■ Dataset records ■
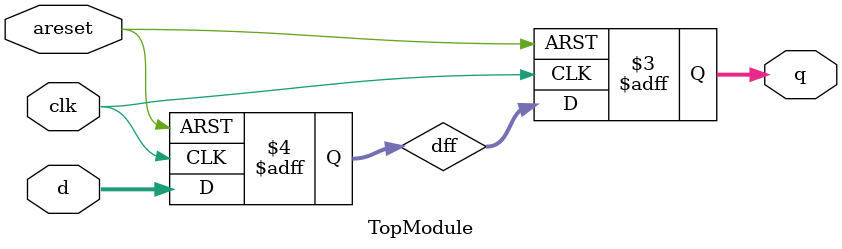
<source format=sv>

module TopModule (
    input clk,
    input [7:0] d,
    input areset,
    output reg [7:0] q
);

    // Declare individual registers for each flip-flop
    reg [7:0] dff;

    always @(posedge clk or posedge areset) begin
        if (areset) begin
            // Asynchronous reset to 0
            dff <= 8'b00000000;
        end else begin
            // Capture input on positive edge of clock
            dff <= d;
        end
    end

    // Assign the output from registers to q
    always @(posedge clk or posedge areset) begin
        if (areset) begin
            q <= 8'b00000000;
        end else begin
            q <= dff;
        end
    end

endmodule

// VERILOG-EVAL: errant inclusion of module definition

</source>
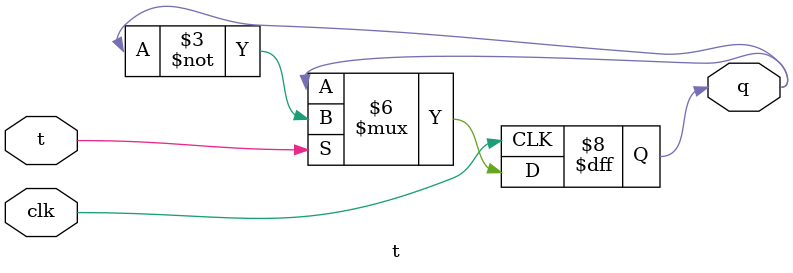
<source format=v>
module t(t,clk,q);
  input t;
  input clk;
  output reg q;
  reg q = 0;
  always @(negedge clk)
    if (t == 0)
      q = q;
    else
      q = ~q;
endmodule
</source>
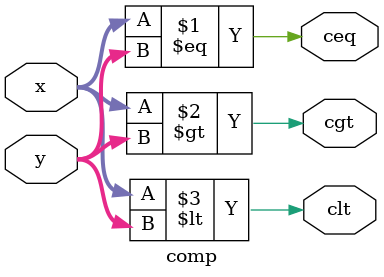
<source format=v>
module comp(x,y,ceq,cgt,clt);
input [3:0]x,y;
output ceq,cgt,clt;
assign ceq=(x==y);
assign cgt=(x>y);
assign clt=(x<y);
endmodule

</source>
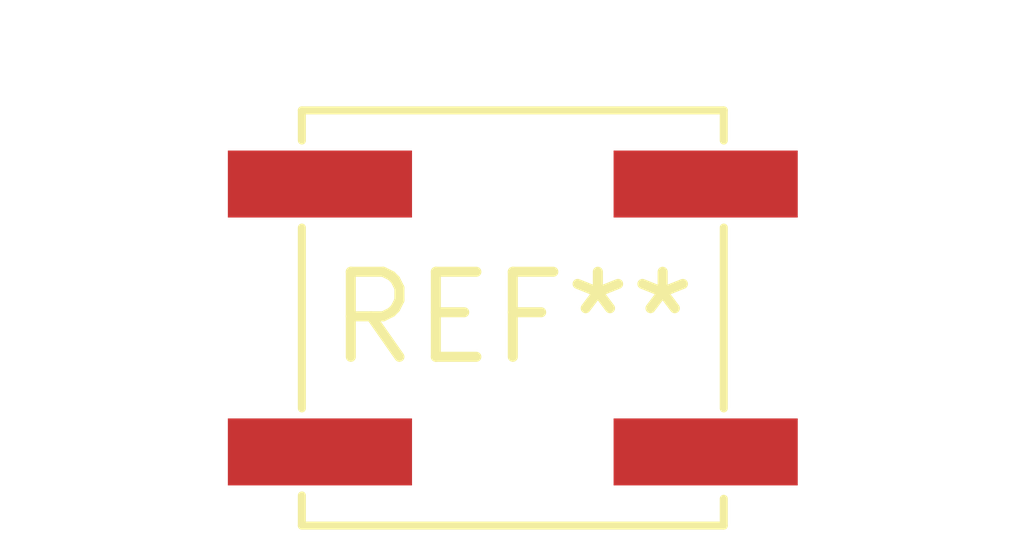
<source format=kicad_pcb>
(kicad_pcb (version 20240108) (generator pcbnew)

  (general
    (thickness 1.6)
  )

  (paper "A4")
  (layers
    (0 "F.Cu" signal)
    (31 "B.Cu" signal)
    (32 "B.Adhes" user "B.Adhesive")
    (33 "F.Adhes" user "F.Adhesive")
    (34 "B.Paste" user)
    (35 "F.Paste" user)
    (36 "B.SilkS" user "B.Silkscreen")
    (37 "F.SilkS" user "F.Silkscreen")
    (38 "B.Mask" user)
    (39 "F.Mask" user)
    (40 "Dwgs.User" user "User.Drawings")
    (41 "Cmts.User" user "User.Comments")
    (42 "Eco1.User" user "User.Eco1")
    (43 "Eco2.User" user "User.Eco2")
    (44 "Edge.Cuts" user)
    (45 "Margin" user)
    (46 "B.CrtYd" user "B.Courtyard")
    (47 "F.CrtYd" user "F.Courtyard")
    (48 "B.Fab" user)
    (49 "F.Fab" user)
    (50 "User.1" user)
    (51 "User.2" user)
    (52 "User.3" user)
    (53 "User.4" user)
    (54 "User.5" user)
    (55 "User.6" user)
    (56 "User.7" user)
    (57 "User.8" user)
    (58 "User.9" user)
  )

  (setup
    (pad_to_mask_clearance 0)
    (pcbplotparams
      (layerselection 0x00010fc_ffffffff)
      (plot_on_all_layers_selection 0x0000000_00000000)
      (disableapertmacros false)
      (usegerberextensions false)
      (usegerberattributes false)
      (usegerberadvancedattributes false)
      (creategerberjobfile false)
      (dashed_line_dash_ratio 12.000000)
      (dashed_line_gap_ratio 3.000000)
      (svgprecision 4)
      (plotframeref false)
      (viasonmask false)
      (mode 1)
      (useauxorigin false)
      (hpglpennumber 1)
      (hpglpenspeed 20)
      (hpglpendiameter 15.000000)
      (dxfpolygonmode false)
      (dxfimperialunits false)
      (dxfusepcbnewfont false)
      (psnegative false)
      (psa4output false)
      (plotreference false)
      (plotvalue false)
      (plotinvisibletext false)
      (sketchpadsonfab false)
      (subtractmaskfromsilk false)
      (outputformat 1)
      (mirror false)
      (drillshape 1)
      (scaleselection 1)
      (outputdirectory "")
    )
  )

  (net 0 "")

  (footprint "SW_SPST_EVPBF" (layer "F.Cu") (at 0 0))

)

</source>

■ Task instructions ■
Look above for the line containing "(dxfusepcbnewfont false)"; reproduce it and every line after it through the end of the material, exactly, and nothing else.

■ Solution for this problem ■
      (dxfusepcbnewfont false)
      (psnegative false)
      (psa4output false)
      (plotreference false)
      (plotvalue false)
      (plotinvisibletext false)
      (sketchpadsonfab false)
      (subtractmaskfromsilk false)
      (outputformat 1)
      (mirror false)
      (drillshape 1)
      (scaleselection 1)
      (outputdirectory "")
    )
  )

  (net 0 "")

  (footprint "SW_SPST_EVPBF" (layer "F.Cu") (at 0 0))

)

</source>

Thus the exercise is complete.